Megan y Gillian soltaron una carcajada, pero Susan, sin importarle lo que ella dijera, le hizo un gesto despectivo con la mano y, volviéndose hacia el hombre que le interesaba, insistió:

—Me gustaría conocer a tu esposa, ¿dónde está?

Incómodo por la situación, miró a Angela y vio que ésta sonreía. Sin duda, iba a disfrutar con lo que estaba a punto de ocurrir. No había peor momento para presentarla, con ella sucia, mojada y llena de barro, pero tras comprender que debía hacerlo, con decisión la cogió de la mano, la acercó a él y dijo:

—Os presento a Angela O’Hara, mi mujer.

La cara de las cuatro mujeres fue de absoluta sorpresa. ¿Aquella sucia joven era su mujer?

Ella las miró con una encantadora sonrisa y, dirigiéndose a Susan, soltó:

—Si me llegas a empujar a mí o algún chiquillo de mi clan, te aseguro que ya estarías rebozada en barro.

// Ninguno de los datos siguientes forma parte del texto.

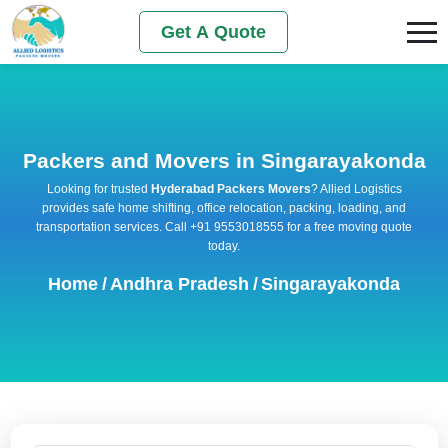
Get A Quote
Packers and Movers in Singarayakonda
Looking for trusted
Hyderabad Packers Movers
? Allied Logistics
provides safe home shifting, office relocation, packing, loading, and
transportation services. Call +91 9553018555 for a free moving quote
today.
Home
/
Andhra Pradesh
/
Singarayakonda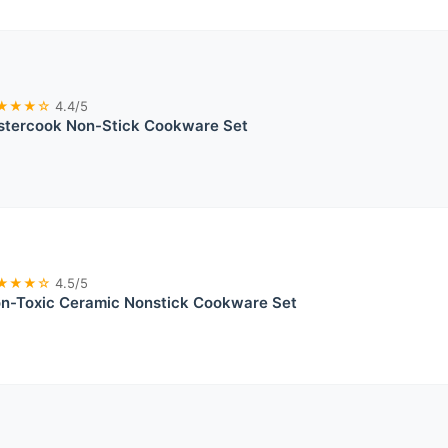
★★★☆
4.4/5
stercook Non-Stick Cookware Set
★★★☆
4.5/5
on-Toxic Ceramic Nonstick Cookware Set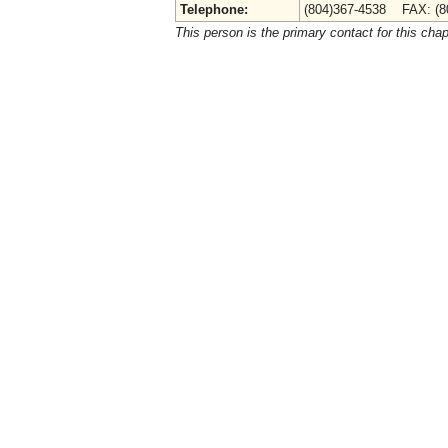
Telephone:
(804)367-4538 FAX: (8
This person is the primary contact for this chap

—Angela… —le reprochó su marido.

—Kieran… ¿qué dice tu mujer?

Él miró a Angela y, levantando las cejas, murmuró:

—Compórtate, por el amor de Dios.

Angela suspiró y, mirando a Megan y Gillian, que se reían, se acercó a ellas y las abrazó. No las conocía, pero ya sabía que iban a ser muy buenas amigas.

Lady Augusta cogió del brazo a su hija y, con gesto serio, la reprendió por aquella mala acción. Cuando acabó, Susan, algo recuperada de la sorpresa inicial, se acercó a Angela y dijo sin tocarla:

—Siento lo del niño. No he debido hacerlo.

Ella asintió al escucharla y Kieran intervino:

—Te honra decirlo, Susan.

—Es un placer conoceros, Angela O’Hara —añadió la joven.

—Lo mismo digo, Susan Sinclair —respondió ella con cautela.

—Siento haberos hablado así hace unos instantes —se disculpó lady Augusta, sin moverse de donde estaba—, pero no esperaba encontrarme a la mujer de Kieran en este estado. —Angela sonrió y la mujer agregó—: Espero conoceros mejor en Kildrummy, en circunstancias más favorables, y os ruego que disculpéis mi sinceridad, pero como madre de Susan, yo había…

—Mamá, ¡cállate! —protestó la joven.

—Pero, hija…

—He dicho que te calles —siseó.

Tras un incómodo silencio en el que ninguno sabía qué hacer, ni qué decir, Susan, con gesto altanero, montó en su caballo y se alejó. Angela, al ver que Kieran la miraba, sin importarle sus propios sentimientos, le aconsejó:

—Creo que deberías ir a hablar con ella.

—¿Seguro, mi vida?

Angela sonrió y le dio un dulce beso en los labios, tras lo cual él montó y, azuzando a su caballo, fue tras Susan.

Lady Augusta dijo:

—Gracias por este bonito detalle. En nombre mío y de mi hija os lo agradezco. —Y, con los ojos llenos de lágrimas, prosiguió—: Susan no lo está pasando bien. Tenía puestas sus ilusiones en Kieran, pero él os conoció a vos, y, aunque entiendo que las cosas del amor son así, me duele verla tan triste.

—Lo comprendo —murmuró ella.

La mujer, tras secarse los ojos con un pañuelo que se sacó de la manga, sonrió y comentó:

—Cualquier cosa que necesites, no dudéis en pedirlo, ¿de acuerdo, bonita?

Angela asintió con una sonrisa y, tras decir eso, lady Augusta cogió las riendas de su caballo y, tirando de él, se alejó caminando.

Las cuatro miraron cómo se alejaba y Gillian murmuró:

—¿Kieran ha dicho «mi vida»?

Angela sonrió y Megan, divertida, preguntó:

—¿Por qué animas a Kieran a ir tras esa cursi?

—Pavisosa —la rectificó Gillian.

Angela, encogiéndose de hombros, respondió:

—Ha de hablar con ella y darle explicaciones.

—¡¿Explicaciones?! —exclamaron al unísono Megan y Gillian.

Ella sonrió y, no dispuesta a mentirles, tras mirar a Iolanda, dijo:

—No debería contaros esto, pero si me acompañáis y prometéis que no se lo diréis a nadie, os explicaré el motivo de nuestro enlace.